O que fazer:
Responda, com base na notícia sobre tarifas abaixo:
1. Quem, pela Casa Branca, anunciou que novas tarifas seriam divulgadas?
2. Em que dia expira a taxa global de 10%?
3. Segundo o trecho "O que aconteceu", a medida é resposta a quê?

Trecho da página:

────────────────────────────────────────

Casa Branca anuncia nova rodada de tarifas e Brasil deve ter sobretaxa de 12,5%

Medida substitui taxa global de 10% que expira nesta sexta e eleva tarifa total sobre produtos brasileiros para 37,5%; Itamaraty já classificou investigação como 'arbitrária'

Casa Branca anuncia nova rodada de tarifas e Brasil deve ter sobretaxa de 12,5%

A Casa Branca, por meio da secretária de imprensa Karoline Leavitt, anunciou nesta quinta-feira, 23, que o representante comercial dos EUA, Jamieson Greer, divulgará novas tarifas comerciais antes do prazo final da taxa global de 10%, que expira nesta sexta-feira, 24. A medida prevê uma sobretaxa entre 10% e 12,5% sobre produtos de aproximadamente 60 economias, incluindo o Brasil, que enfrentará uma alíquota de 12,5%.

Com essa nova imposição, parte das exportações brasileiras para os EUA terá uma sobretaxa total de 37,5%, somando-se aos 25% já em vigor desde a última quarta-feira, 22.

O que aconteceu

  • Os EUA implementam novas tarifas de 12,5% sobre produtos brasileiros, elevando a sobretaxa total para 37,5%.
  • A medida é resposta a uma investigação americana que acusa o Brasil de não fiscalizar o trabalho forçado adequadamente.

────────────────────────────────────────

Registros para revisão:
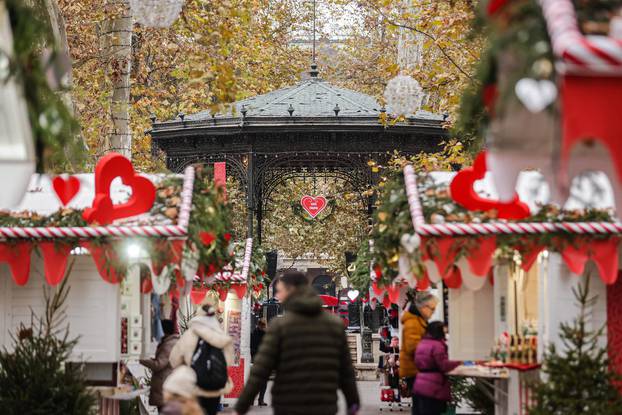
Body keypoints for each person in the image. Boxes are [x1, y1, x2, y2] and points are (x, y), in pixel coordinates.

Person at [233, 270, 360, 415]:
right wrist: (353, 404)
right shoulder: (335, 325)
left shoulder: (280, 326)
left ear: (291, 290)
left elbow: (260, 371)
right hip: (324, 405)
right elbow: (346, 371)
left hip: (288, 405)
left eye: (279, 291)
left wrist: (240, 408)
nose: (277, 296)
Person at [169, 302, 234, 415]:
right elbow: (228, 361)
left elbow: (174, 360)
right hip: (215, 388)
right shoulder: (221, 337)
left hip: (194, 387)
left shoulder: (190, 335)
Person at [400, 292, 438, 414]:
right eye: (432, 309)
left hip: (418, 370)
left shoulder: (418, 320)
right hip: (416, 371)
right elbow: (413, 347)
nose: (433, 312)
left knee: (421, 406)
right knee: (422, 407)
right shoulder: (413, 322)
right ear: (423, 307)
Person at [413, 322, 461, 415]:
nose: (446, 333)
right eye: (444, 330)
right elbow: (443, 365)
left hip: (420, 382)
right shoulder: (437, 345)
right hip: (433, 385)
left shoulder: (422, 343)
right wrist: (458, 361)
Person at [139, 319, 179, 411]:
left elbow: (158, 365)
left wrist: (140, 358)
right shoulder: (171, 342)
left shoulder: (169, 345)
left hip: (164, 387)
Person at [250, 318, 268, 406]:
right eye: (263, 325)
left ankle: (260, 400)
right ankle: (258, 400)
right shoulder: (255, 334)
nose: (264, 327)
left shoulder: (256, 333)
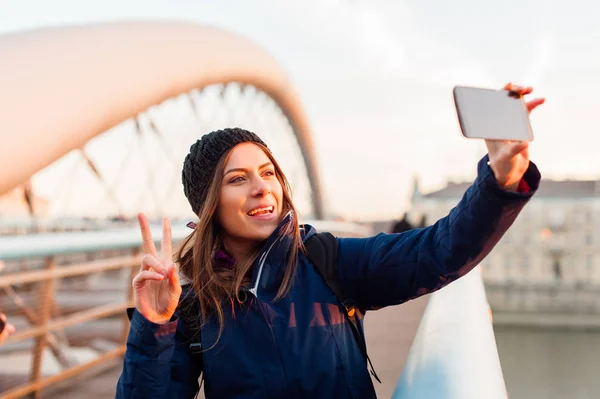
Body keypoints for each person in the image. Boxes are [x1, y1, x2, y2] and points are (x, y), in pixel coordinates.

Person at [116, 83, 544, 398]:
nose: (262, 188)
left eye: (268, 173)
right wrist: (153, 326)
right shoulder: (194, 307)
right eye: (237, 179)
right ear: (208, 204)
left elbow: (438, 251)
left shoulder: (327, 261)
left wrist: (500, 178)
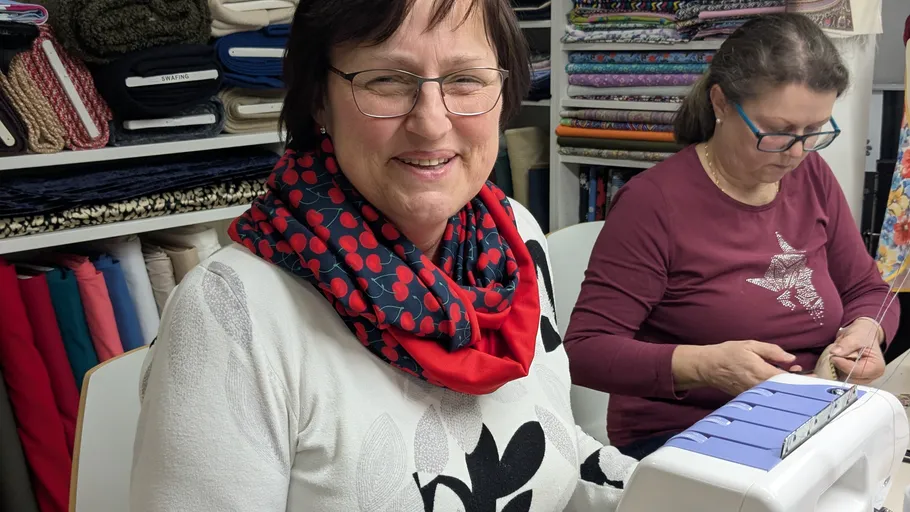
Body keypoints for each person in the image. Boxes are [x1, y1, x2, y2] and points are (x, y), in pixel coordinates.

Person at [129, 0, 637, 510]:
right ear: (319, 101)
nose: (432, 123)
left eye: (465, 79)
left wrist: (667, 486)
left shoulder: (514, 240)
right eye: (387, 81)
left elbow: (555, 446)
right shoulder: (231, 315)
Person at [563, 13, 900, 462]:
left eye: (814, 131)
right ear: (721, 103)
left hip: (807, 417)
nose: (797, 153)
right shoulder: (653, 203)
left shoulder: (812, 176)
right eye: (777, 133)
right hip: (689, 434)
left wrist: (866, 331)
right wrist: (705, 365)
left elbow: (867, 290)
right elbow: (584, 351)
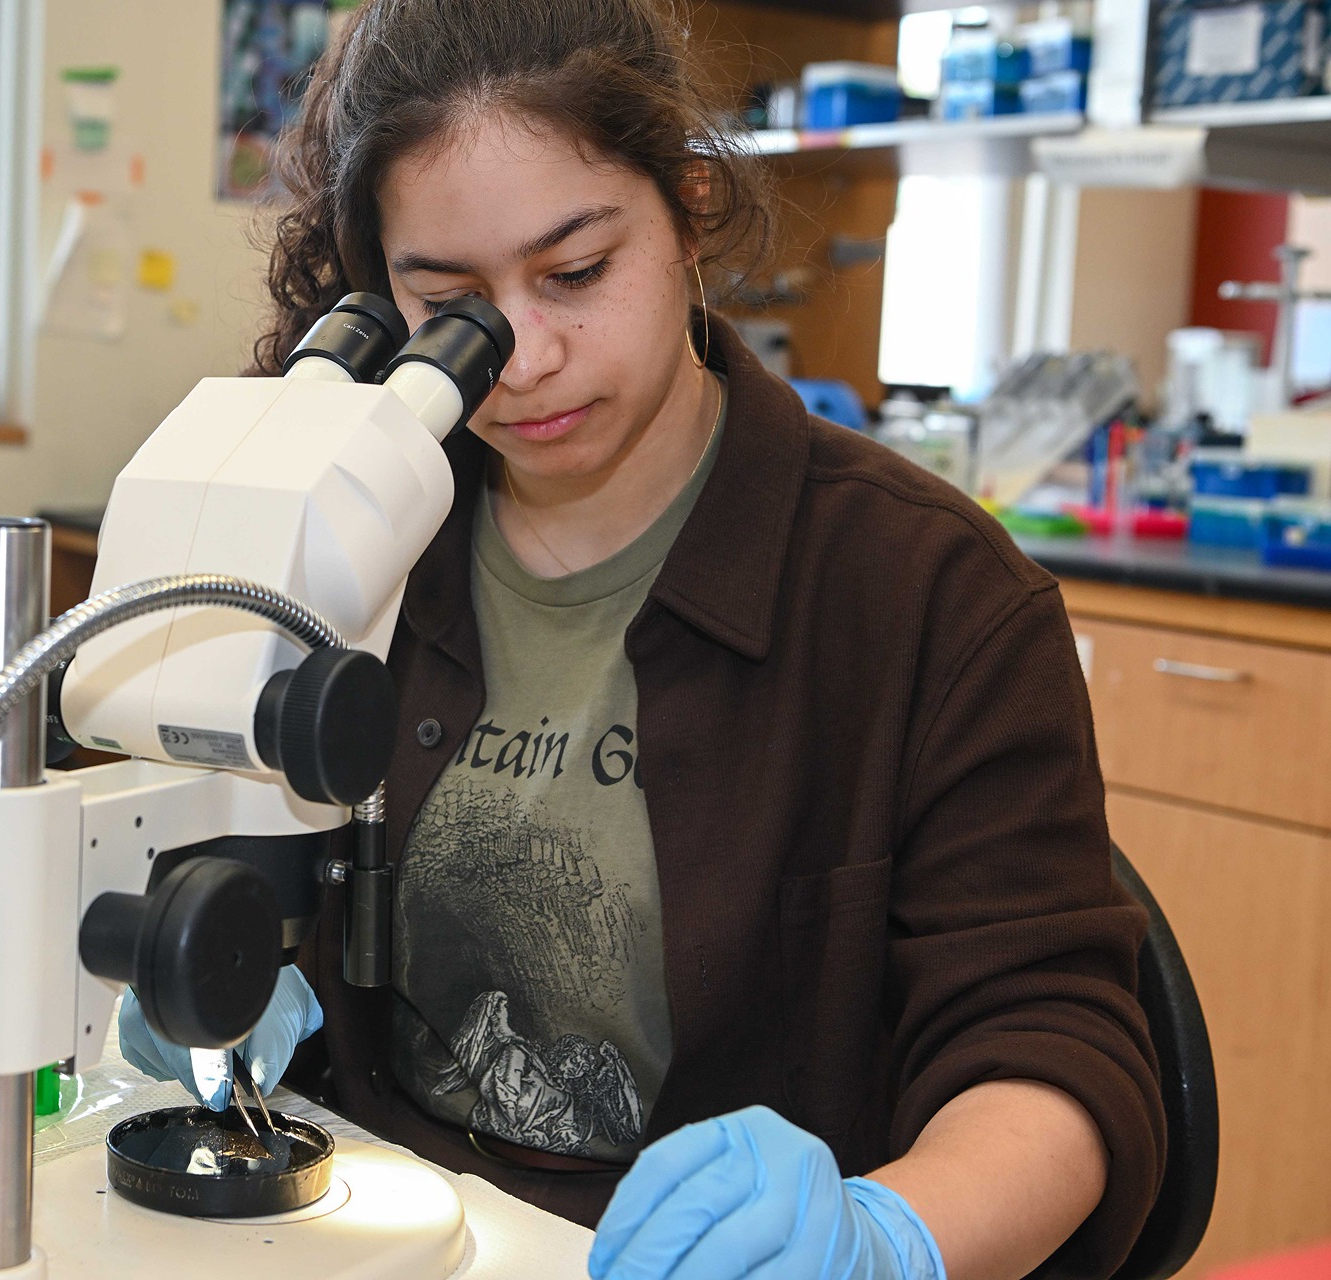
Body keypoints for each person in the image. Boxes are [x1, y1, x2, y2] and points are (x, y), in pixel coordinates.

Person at [122, 2, 1166, 1277]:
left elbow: (1058, 1053)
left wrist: (888, 1239)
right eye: (453, 305)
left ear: (686, 209)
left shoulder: (924, 593)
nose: (526, 359)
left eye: (575, 273)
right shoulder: (351, 535)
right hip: (378, 1229)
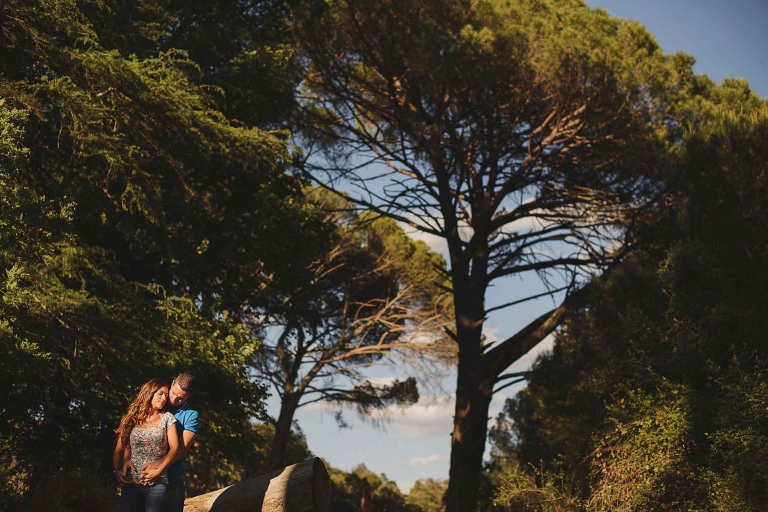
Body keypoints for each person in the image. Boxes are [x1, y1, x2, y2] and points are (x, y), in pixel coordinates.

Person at [127, 373, 198, 512]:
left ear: (188, 396)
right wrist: (126, 459)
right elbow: (132, 435)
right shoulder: (158, 402)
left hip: (173, 477)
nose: (173, 399)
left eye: (180, 397)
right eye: (173, 393)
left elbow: (181, 449)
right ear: (171, 384)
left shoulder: (191, 415)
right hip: (142, 475)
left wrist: (157, 467)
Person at [113, 379, 180, 512]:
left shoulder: (167, 417)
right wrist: (118, 471)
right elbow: (118, 449)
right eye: (160, 394)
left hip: (157, 484)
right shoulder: (132, 418)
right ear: (149, 393)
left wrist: (158, 471)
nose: (163, 398)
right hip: (130, 484)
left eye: (166, 396)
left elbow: (175, 449)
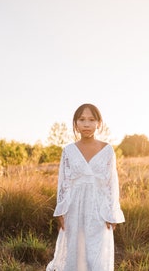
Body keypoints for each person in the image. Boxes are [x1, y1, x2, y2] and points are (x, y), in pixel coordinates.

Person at [46, 103, 125, 271]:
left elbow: (112, 182)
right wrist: (61, 210)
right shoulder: (68, 150)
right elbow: (63, 182)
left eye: (91, 119)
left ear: (98, 123)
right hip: (74, 208)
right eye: (82, 120)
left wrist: (112, 212)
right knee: (76, 253)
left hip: (99, 208)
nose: (87, 124)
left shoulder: (107, 150)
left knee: (96, 254)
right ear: (76, 123)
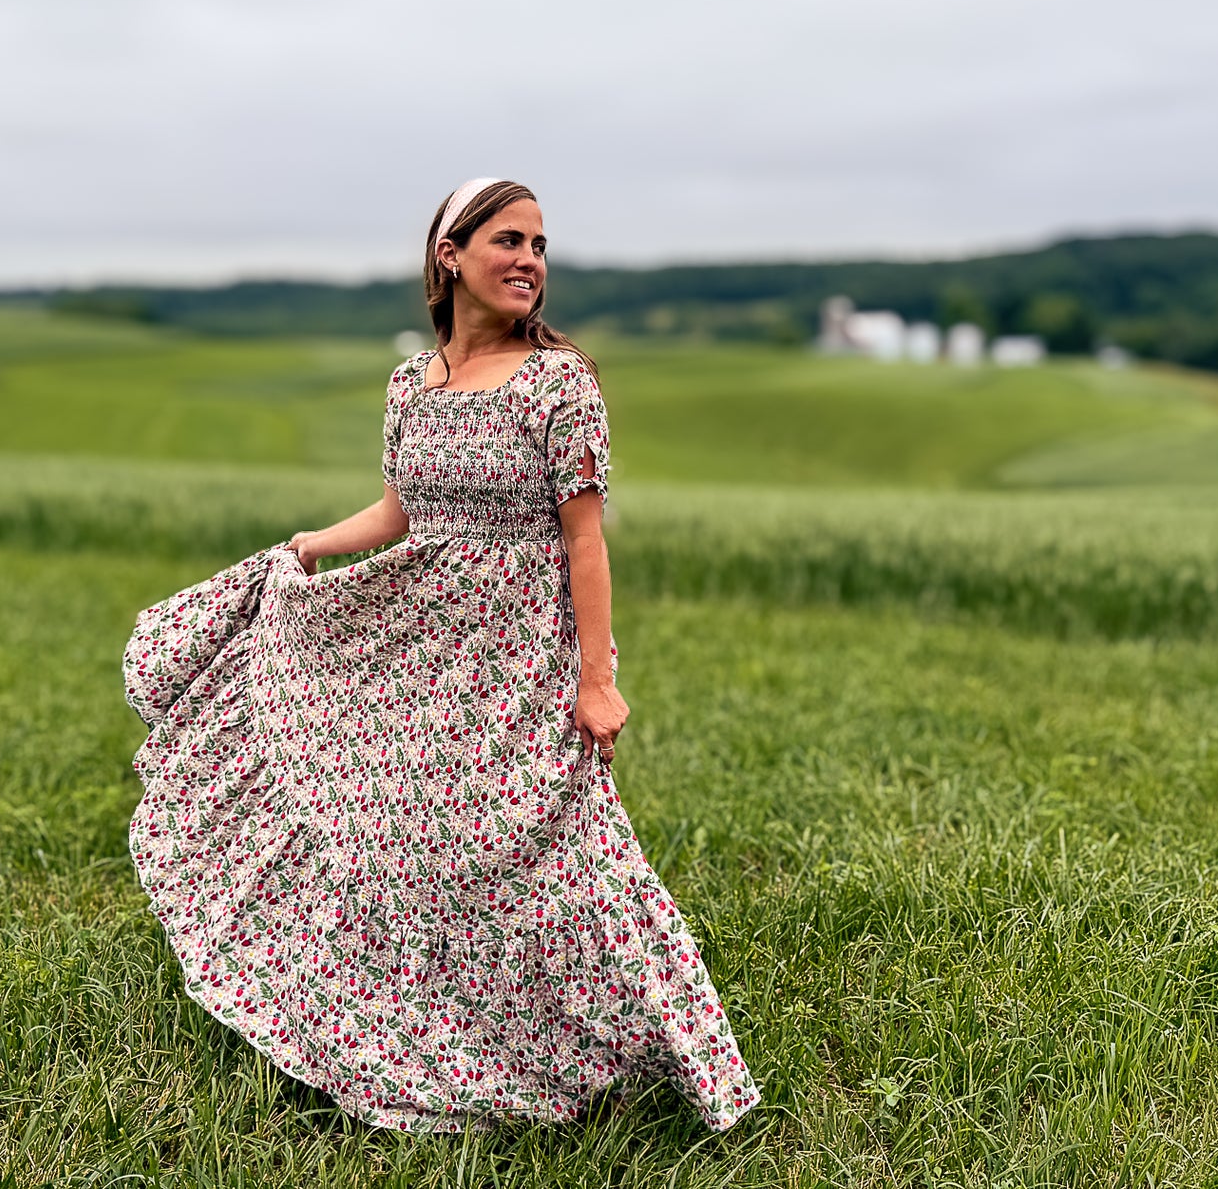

────────────────────────────────────────

Resposta:
1. A secretária de imprensa Karoline Leavitt.
2. Na sexta-feira, 24.
3. A uma investigação americana que acusa o Brasil de não fiscalizar adequadamente o trabalho forçado.